Church Sues Zoom After 'Utter Failure in Providing Security' During Hacked Bible Class

A church in San Francisco filed a class-action lawsuit against Zoom Video Communications Wednesday after a virtual bible class was allegedly hacked and those participating in the class were forced to watch pornographic videos.

The company has been the subject of several lawsuits filed since Americans have increasingly been using virtual meeting technology to conduct business, recreational and religious activities during the novel coronavirus pandemic. In the lawsuit, filed Wednesday by the Saint Paulus Lutheran Church and one of its administrators, Zoom was accused of "utter failure in providing security" after one of the church's bible study classes was hacked on May 6.

"Zoom prioritizes profit and revenue over data protection and user security while millions of users in the United States registered with Zoom based on its false advertisements and rely on Zoom's platform to conduct their business during this pandemic," the lawsuit claimed.

According to the lawsuit, members of the bible study class were logged in to a password-protected virtual meeting space when another individual allegedly hacked into the gathering and began playing pornographic videos. The lawsuit alleged the study group was unable to turn off the videos and decided to end their class early after it was hacked a second time just minutes later.

Zoom Headquarters
Facade with sign at headquarters of videoconferencing, remote work, and webinar technology company Zoom (ZM) in the Silicon Valley, San Jose, California, March 28, 2020. A church in San Francisco filed a lawsuit against Zoom on Wednesday, alleging the company's failures in security enabled a hacker to access a bible class. Smith Collection/Gado/Getty Images

After alerting Zoom of the incident, the church administrator received a response from the company identifying the hacker as "a known serial offender" who had been "reported multiple times to the authorities," the lawsuit said. When further action was not taken by the company to address the incident, the church notified local and federal law enforcement agencies about the hacking, the lawsuit said.

Though the lawsuit said the bible study class of nine comprised mostly of senior citizens, it cited other cases in which children were targeted by Zoom hackers, including a college class in California and a meeting of high school students and families in Kentucky. Reports of incidents like these led the FBI to warn Americans who turned to virtual meeting spaces during the pandemic of the potential for hackers to break into the meetings.

In a late March press release, the FBI said it had received "multiple reports" of hacking incidents and identified Zoom specifically as a platform on which "Zoom-bombing" could occur.

Citing a Zoom security document, the lawsuit said the company did not protect those using its platform in spite of password protections and other assurances that meeting hosts would have control over who accessed the virtual meeting space. According to Zoom, the company has been working to address hacking incidents in recent months and has in blog posts identified privacy and security as two of its focuses for advancement.

Even so, the lawsuit said Zoom's alleged negligence, violation of privacy and breach of implied contract were among the church's causes for filing a class action suit, with questions of financial benefits also raised in the court filing.

"Zoom's promises of data privacy and security are false," the lawsuit said.

A Zoom spokesperson addressed the lawsuit in a statement shared Thursday with Newsweek. "We were deeply upset to hear about this incident, and our hearts go out to those impacted by this horrific event," the spokesperson said. "Words cannot express how strongly we condemn such behavior. On the same day we learned of this incident, we identified the offender, took action to block their access to the platform and reported them to the relevant authorities.
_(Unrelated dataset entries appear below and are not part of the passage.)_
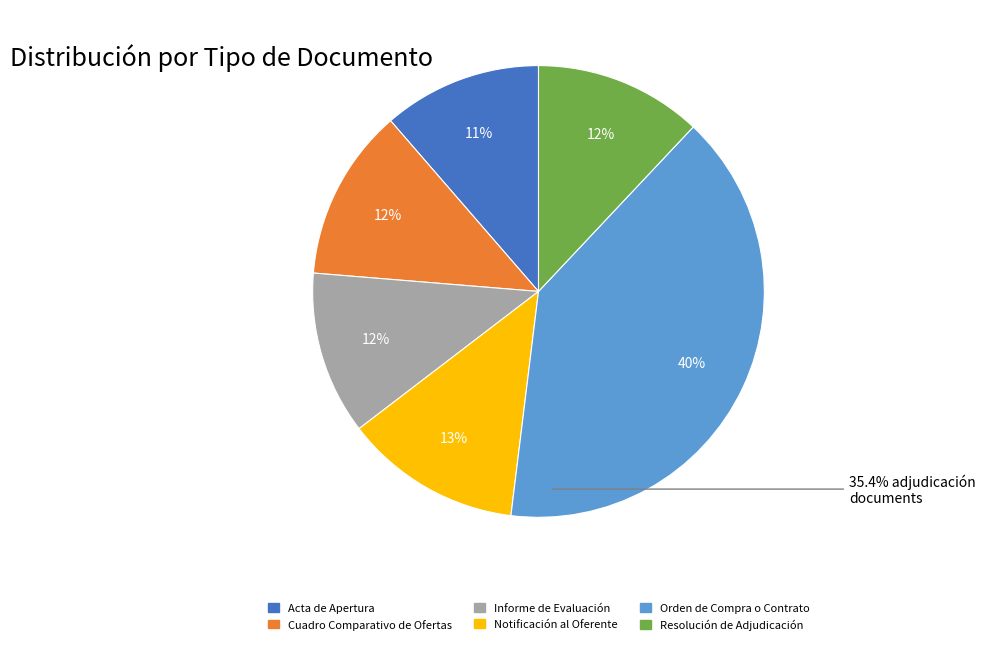

Approximately how many times larger is the value at Resolución de Adjudicación compared to Acta de Apertura?

1.1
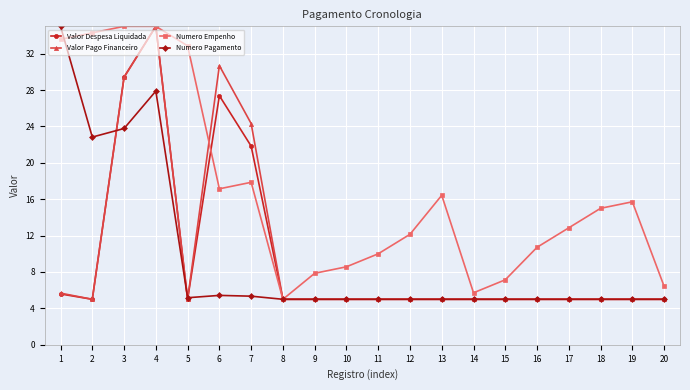

What is the spread (max minus min) of values at 10?

3.6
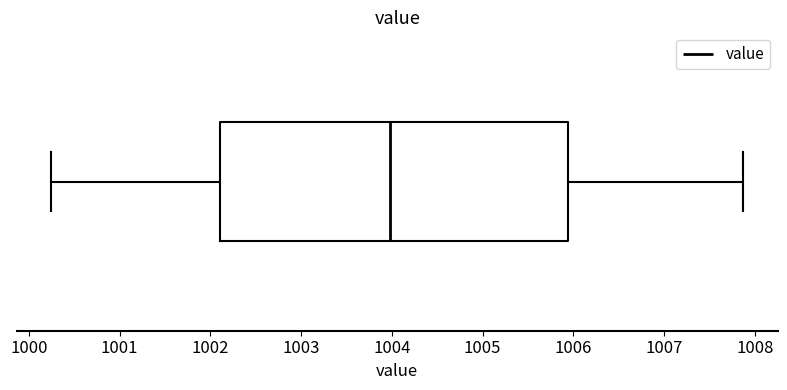

Transcribe this box plot: give where the median line is, the range the box spans, and where the two whiskers end, as read against the x-axis. The values are not printed on the chart, so give them approximately, as read against the axis.

median 1004.0, box 1002.1 to 1005.9, whiskers 1000.3 to 1007.9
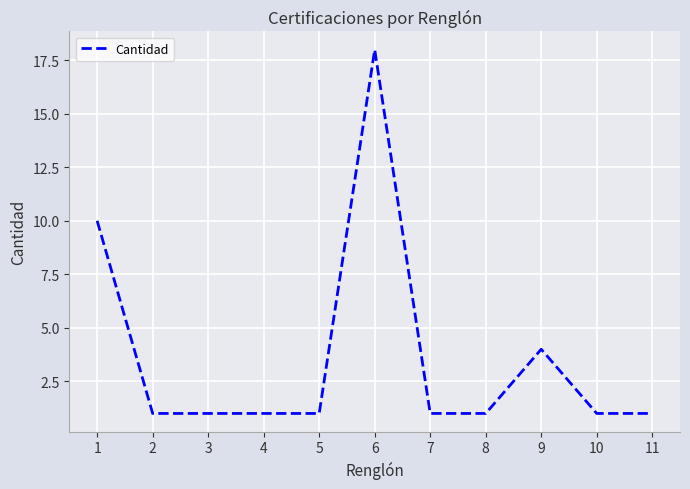

What is the difference between the maximum and second lowest values?

17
"We encourage users to report any incidents of this kind either to Zoom so we can take appropriate action or directly to law enforcement authorities. We also encourage all meeting hosts to take advantage of Zoom's recently updated security features and follow other best practices, including making sure not to broadly share meeting IDs and passwords online, as appeared to be the case here."

This story has been updated with a statement from Zoom.